◆ Provided passage ◆
· · ·
The Shape of Water: Denisse Ariana Pérez’s Fluid Insight

The Caribbean-born photographer’s debut book dives beneath the surface of our relationship with H2O, finds [author]Ravi Ghosh[/author]

Denisse Ariana Pérez’s Agua explores bodies in water as much as it does water itself. The overlap is intentional, the element best understood in relation to the species it sustains, nourishes and endangers. In shoots in Uganda, Senegal and Denmark, subjects recline and float in salty lakes, shield each other from overhead waterfalls, and wade into shallows, skin extending beyond the water’s surface as if to reaffirm the symbiosis.  

The book describes Pérez’s gradual, epiphanic relationship with water, which “began to speak to [her] in an almost spiritual way” as she grew older and travelled further from her native Caribbean.  

I learned how 

to say Agua 

long before  

I learned 

how to say 

Water  

The words are Pérez’s from an accompanying poem. “I was born on an island. However, I never really had a profound relationship with water until I was an adult,” she explains in a second text. “In my childhood, water was there, it existed, it surrounded me, it poured on me softly and fiercely, but it didn’t mean more than just that, another element.”
· · ·
◆ Questions ◆
A - In the article on Agua, in which countries did Pérez hold her shoots?
B - Quote the article on Agua from "The Caribbean-born photographer’s" to "reaffirm the symbiosis.".
C - According to the article on Agua, why does the book deal with bodies in water as much as with water itself?
The data are material separate from the article on Agua.

◆ Data extract ◆
· · ·
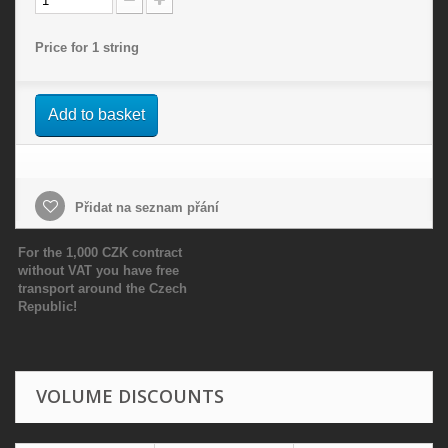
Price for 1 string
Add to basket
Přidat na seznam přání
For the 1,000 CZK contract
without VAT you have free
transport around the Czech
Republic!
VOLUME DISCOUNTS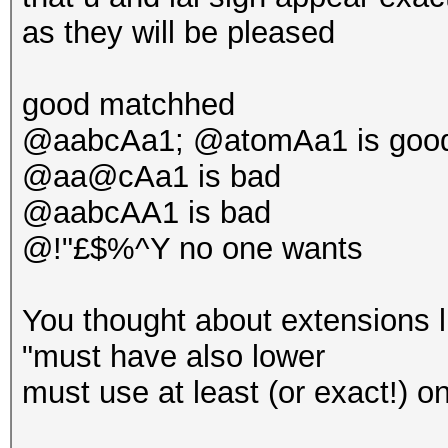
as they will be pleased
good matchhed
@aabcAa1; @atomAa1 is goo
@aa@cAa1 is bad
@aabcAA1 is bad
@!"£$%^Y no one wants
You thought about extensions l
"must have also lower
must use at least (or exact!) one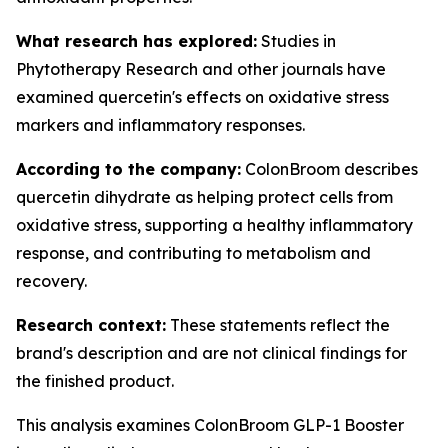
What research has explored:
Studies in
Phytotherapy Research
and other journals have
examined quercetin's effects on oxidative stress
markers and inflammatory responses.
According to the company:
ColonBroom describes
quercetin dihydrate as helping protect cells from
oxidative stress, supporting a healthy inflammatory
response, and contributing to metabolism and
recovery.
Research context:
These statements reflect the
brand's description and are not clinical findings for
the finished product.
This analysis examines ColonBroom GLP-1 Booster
· · ·
◆ Answers for the exercise ◆
A - Uganda, Senegal and Denmark.

B -
The Caribbean-born photographer’s debut book dives beneath the surface of our relationship with H2O, finds [author]Ravi Ghosh[/author]

Denisse Ariana Pérez’s Agua explores bodies in water as much as it does water itself. The overlap is intentional, the element best understood in relation to the species it sustains, nourishes and endangers. In shoots in Uganda, Senegal and Denmark, subjects recline and float in salty lakes, shield each other from overhead waterfalls, and wade into shallows, skin extending beyond the water’s surface as if to reaffirm the symbiosis.

C - The overlap is intentional. The element is best understood in relation to the species it sustains, nourishes and endangers.